Sezione del documento
Cassazione Penale, Sez. 4, 27 giugno 2019, n. 28100 - Responsabilità del direttore dei lavori e CSE per infortunio del lavoratore autonomo caduto dalla scala


 

Presidente: CIAMPI FRANCESCO MARIA Relatore: DI SALVO EMANUELE Data Udienza: 21/03/2019

 

Fatto

 


1. G.J.A. ricorre per cassazione avverso la sentenza in epigrafe indicata, con la quale è stata confermata la pronuncia di condanna emessa in primo grado, in ordine al reato di cui all'art. 589 cod. pen. perché, in qualità di direttore dei lavori e di coordinatore per la sicurezza in fase di esecuzione, non svolgendo le opportune azioni di coordinamento e controllo per la corretta applicazione, da parte del lavoratore autonomo N.F., del piano di sicurezza e di coordinamento e per il corretto utilizzo della scala presente sul cantiere, il G.J.A. poneva in essere un antecedente causale necessario dell'infortunio occorso al N.F., il quale utilizzava la predetta scala che, essendo priva dei piedini in gomma, scivolava, provocando la caduta del lavoratore da un'altezza di metri sei circa. In Roma il 15 gennaio 2007.

Contenuto dell'elenco

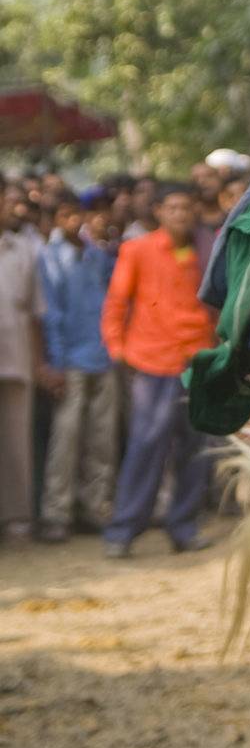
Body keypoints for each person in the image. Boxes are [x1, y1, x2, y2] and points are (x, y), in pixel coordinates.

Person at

Obiettivo del compito
Trascrivi fedelmente il testo della Cassazione, tutto da "1. G.J.A. ricorre" giù fino a "15 gennaio 2007.". L'elenco non ha alcun legame con il testo della Cassazione.

Risultato dell'esercizio
1. G.J.A. ricorre per cassazione avverso la sentenza in epigrafe indicata, con la quale è stata confermata la pronuncia di condanna emessa in primo grado, in ordine al reato di cui all'art. 589 cod. pen. perché, in qualità di direttore dei lavori e di coordinatore per la sicurezza in fase di esecuzione, non svolgendo le opportune azioni di coordinamento e controllo per la corretta applicazione, da parte del lavoratore autonomo N.F., del piano di sicurezza e di coordinamento e per il corretto utilizzo della scala presente sul cantiere, il G.J.A. poneva in essere un antecedente causale necessario dell'infortunio occorso al N.F., il quale utilizzava la predetta scala che, essendo priva dei piedini in gomma, scivolava, provocando la caduta del lavoratore da un'altezza di metri sei circa. In Roma il 15 gennaio 2007.